Joe and Peggy catered events at the Biltmore Estate. They catered movie sets. They catered Billy Graham’s birthday parties — “more than once,” Peggy says.
Joe’s not one who finds the process magical. “Barbecue’s hard to screw up,” he says, “and so as long as the food’s good, the slaw is tasty, the place is clean, and the people are treated right, they’ll come back.”
“Let’s go on a tour,” Joe says. First stop, the women’s restroom. Joe pushes open the door.
“See how clean it is?” he says. “That’s really important.”
Then he points out the wall of people, celebrities from another era, complete with autographs. Football player “Mean Joe” Greene. Baseball players Bobby Richardson and Dave Bristol.
Up front, behind the counter, are the big ovens where they used to cook the meat. Now there’s a gas flame in there, and they just use it to keep the chicken warm.
“Let me get you some chicken,” Joe says.
“My hands are full,” I say.
“Well, here,” he says, “let me hold it all.” He grabs my notebook and shoves a fried drumstick into my hand.
“Let me get you some lemon pie,” Joe says after we sit down. “Only pie we sell,” he says, and he springs up to get it. Peggy leans in again and starts talking about him. “He doesn’t like to shake hands. It’s the germs,” she says.
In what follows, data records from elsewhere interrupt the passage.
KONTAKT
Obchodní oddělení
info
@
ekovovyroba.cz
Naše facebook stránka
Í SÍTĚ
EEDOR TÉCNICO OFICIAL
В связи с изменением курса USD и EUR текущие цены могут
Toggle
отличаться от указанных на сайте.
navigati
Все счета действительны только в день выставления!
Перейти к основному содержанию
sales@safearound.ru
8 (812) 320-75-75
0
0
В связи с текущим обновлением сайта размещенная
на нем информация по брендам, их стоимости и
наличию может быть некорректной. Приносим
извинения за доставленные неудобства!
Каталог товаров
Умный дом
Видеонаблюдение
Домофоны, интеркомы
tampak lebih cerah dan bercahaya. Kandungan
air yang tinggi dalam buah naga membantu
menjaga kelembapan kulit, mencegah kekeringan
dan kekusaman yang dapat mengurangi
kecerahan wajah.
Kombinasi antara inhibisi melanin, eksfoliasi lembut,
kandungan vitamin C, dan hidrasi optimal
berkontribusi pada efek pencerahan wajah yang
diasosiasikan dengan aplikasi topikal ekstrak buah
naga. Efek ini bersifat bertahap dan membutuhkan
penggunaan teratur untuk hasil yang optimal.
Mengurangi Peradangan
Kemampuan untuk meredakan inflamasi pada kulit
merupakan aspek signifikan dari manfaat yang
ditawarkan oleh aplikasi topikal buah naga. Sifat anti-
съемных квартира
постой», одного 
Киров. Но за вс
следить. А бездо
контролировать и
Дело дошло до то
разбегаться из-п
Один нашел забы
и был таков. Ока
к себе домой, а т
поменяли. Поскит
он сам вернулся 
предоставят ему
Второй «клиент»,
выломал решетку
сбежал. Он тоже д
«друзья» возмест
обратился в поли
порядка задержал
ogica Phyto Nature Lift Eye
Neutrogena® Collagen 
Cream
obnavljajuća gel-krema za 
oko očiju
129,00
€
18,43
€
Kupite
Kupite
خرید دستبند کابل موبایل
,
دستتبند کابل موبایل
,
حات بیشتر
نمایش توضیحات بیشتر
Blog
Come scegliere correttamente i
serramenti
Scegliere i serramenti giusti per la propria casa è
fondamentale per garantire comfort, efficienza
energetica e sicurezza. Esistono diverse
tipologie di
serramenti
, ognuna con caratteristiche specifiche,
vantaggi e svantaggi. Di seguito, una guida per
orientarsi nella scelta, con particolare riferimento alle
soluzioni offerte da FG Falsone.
Joe comes back with a piece of pie, then wanders off to start talking to the lunch crowd. He bumps fists with a guy in line at the register. He says hello to men in suits, guys with short haircuts and tattoos, women in jeans, and workers in denim shirts and ball caps. For 50 years, they’ve found Little Pigs BBQ, and as long as Joe is here, he will find them.